Die humanitäre Situation im Gazastreifen ist katastrophal: Seit Oktober wurden durch das zionistische Kolonialregime offiziell über 30.000 Palästinenser ermordet, die Dunkelziffer dürfte noch weit höher sein. In den nächsten Wochen könnten die Todeszahlen noch drastisch steigen, und zwar aufgrund des systematischen Aushungerns der Bevölkerung in Gaza durch Israel. Der Internationale Gerichtshof  (IGH) stellte Ende März fest, dass „die Hungersnot bereits begonnen hat“.i Der UN-Sonderberichterstatter Michael Fakhri betonte zudem, dass diese Hungersnot vorsätzlich von Israel verursacht wird.ii Daran ändert auch die Tatsache nichts, dass zuletzt einige Lebensmittel in den zuvor besonders stark betroffenen Norden des Gazastreifens gelangten. Denn auch wenn die meisten Menschen dort seit Kurzem wieder an Grundnahrungsmittel kommen können, trifft dies weder auf Medikamente noch auf Treibstoff zu.iii

Kritik der humanitären Hilfe

Um die Situation in Palästina tatsächlich etwas zu verbessern, braucht es finanzielle Unterstützung. Damit verbinden die meisten Menschen zunächst Spenden für humanitäre Hilfe, und das ist auch richtig. Allerdings handelt es sich beim Spenden häufig um eine Ersatzhandlung, um zu kompensieren, dass man nicht politisch kämpft und die Probleme an den Wurzeln anpackt. Besonders problematisch wird das Spenden allerdings – unabhängig davon, ob man es statt oder zusätzlich zum politischen Kampf praktiziert – dann, wenn man sich nicht damit auseinandersetzt, wofür und an wen man eigentlich spendet. Immer nach dem Motto: „Hauptsache man tut irgendwas!“ Beziehngsweise: „Besser als nichts!“

Zunächst muss man in Bezug auf den Gazastreifen nämlich verstehen, dass das Problem der Menschen dort nicht ist, dass weltweit zu wenig für sie gespendet würde. Ihr Problem ist, dass diese Spenden aufgrund der See- und Landblockade Israels und Ägyptens nicht zu den Menschen gelangt. Unzählige Spenden vergammeln in den LKWs, die in der Sonne auf dem Sinai am Grenzübergang Rafah warten und nicht eingelassen werden. Dasselbe gilt für die, die über das Meer oder gar über Israel kommen sollen. Sprich: Israel entscheidet, was in den Gazastreifen gelassen wird und was nicht. Das gilt auch für jene Hilfslieferungen, die aus der Luft abgeworfen werden, die nicht nur lebensgefährlich für die Menschen,ivsondern zugleich auch eine billige Charity-Propagandashow etwa für das jordanische Regime sind.

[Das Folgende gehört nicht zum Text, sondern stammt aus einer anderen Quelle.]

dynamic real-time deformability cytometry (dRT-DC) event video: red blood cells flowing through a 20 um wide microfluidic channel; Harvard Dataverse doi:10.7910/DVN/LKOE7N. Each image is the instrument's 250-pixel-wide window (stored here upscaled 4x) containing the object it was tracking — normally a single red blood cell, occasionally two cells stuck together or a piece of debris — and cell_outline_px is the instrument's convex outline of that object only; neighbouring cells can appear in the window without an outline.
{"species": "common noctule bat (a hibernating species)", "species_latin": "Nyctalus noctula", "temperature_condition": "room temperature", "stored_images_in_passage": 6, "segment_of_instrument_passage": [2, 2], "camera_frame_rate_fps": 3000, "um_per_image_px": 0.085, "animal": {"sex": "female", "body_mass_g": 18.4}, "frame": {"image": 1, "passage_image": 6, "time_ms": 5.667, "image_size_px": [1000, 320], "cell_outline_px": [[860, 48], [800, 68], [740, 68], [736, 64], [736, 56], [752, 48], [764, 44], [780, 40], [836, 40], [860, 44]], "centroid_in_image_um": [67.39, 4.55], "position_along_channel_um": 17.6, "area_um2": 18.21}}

Derweil ist das zionistische Regime bemüht, mittels seiner – mittlerweile widerlegten – Propaganda-Kampagne gegen die UNRWAv auf der einen und Massakern und gezielten Morden auf der anderen Seite die UNO, private NGOs, lokale Volkskomitees, Familienverbände und die Beamtenschaft in Gaza daran zu hindern, humanitäre Hilfe zu leisten.vi So stellte zuletzt die Organisation World Central Kitchen (WCK) ihre Arbeit im Gazastreifen ein, nachdem sechs ihrer Mitarbeiter gezielt von der zionistischen Luftwaffe ermordet wurden.vii

Es stellt sich also zunächst die Frage, ob oder wie die Organisationen, an die man spendet, überhaupt Nahrung, Medikamente, Treibstoff etc. in den Gaza-Streifen hineinbringen. Anschließend stellt sich die Frage, wie es verteilt wird. Dafür gibt es meist zwei Möglichkeiten: Entweder wird es blind verteilt bzw. abgeworfen. Dann läuft der Verteilungskampf nach dem Motto: Die Stärksten (oder Schnellsten) überleben. Kinder, Alte, Kranke und Versehrte ohne Angehörige haben kaum eine Chance. Oder aber die Lieferungen werden von den Hilfsorganisationen verkauft, um überhaupt irgendeine Form der Verteilung zu gewährleisten, wobei die, die weniger oder gar kein Geld haben im Nachteil sind.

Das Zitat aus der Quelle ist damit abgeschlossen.